Proximity to business leadership transition. Leadership succession in a family business is one of the most critical and challenging events the business and family can face. Both groups require a forum for discussing the succession process for the succession to go smoothly.
Size of the business. While we have seen that size alone is not a driver of the need for governance sophistication, size definitely has an impact. The larger and more sophisticated a business, the greater the value of independent directors. And a more successful business typically provides more resources to the family, who need a forum for determining what to do with these resources.

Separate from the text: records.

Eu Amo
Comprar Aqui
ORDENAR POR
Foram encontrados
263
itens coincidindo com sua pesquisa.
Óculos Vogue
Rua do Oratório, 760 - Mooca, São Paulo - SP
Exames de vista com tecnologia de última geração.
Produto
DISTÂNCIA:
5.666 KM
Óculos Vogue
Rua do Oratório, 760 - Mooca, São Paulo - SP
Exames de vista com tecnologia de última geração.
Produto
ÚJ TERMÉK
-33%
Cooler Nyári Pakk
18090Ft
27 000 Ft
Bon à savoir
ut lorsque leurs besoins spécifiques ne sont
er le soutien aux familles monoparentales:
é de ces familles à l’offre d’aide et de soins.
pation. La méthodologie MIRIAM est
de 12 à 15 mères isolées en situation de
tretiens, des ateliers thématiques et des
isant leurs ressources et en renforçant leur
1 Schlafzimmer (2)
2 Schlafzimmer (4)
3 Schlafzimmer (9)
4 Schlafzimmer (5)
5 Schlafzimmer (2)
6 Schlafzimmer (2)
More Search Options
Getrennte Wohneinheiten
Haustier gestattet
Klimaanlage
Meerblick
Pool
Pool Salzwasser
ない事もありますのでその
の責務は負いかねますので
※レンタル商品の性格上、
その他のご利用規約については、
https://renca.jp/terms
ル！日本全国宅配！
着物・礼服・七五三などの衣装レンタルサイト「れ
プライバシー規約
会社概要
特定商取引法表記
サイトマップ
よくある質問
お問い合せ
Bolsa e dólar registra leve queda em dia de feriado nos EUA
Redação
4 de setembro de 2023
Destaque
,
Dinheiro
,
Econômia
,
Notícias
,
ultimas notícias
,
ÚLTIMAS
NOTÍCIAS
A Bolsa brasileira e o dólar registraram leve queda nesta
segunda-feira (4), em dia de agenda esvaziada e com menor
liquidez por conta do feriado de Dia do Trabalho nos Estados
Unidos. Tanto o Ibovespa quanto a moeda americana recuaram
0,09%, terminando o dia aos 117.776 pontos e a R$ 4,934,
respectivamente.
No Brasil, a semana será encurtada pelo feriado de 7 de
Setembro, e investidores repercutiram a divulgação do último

Crisis in business or family. When the business and family are functioning well, there is less need for structured governance than when a crisis occurs. In fact, it is often a crisis that generates the desire to increase the sophistication of governance. An illness in the family or a disgruntled family shareholder may be the catalyst for a formal board or family meetings. It may not even be an obvious crisis, but rather the pace of change that requires more sophisticated governance. Businesses that operate in stable environments may require less sophisticated governance than those operating in rapidly changing or highly complex situations. Similarly, families that are less stable require more support.
This list highlights the fact that governance requirements will certainly be unique from one family and business to another. By evaluating the family and business on each of these dimensions, you can determine what level of governance sophistication is appropriate for the situation.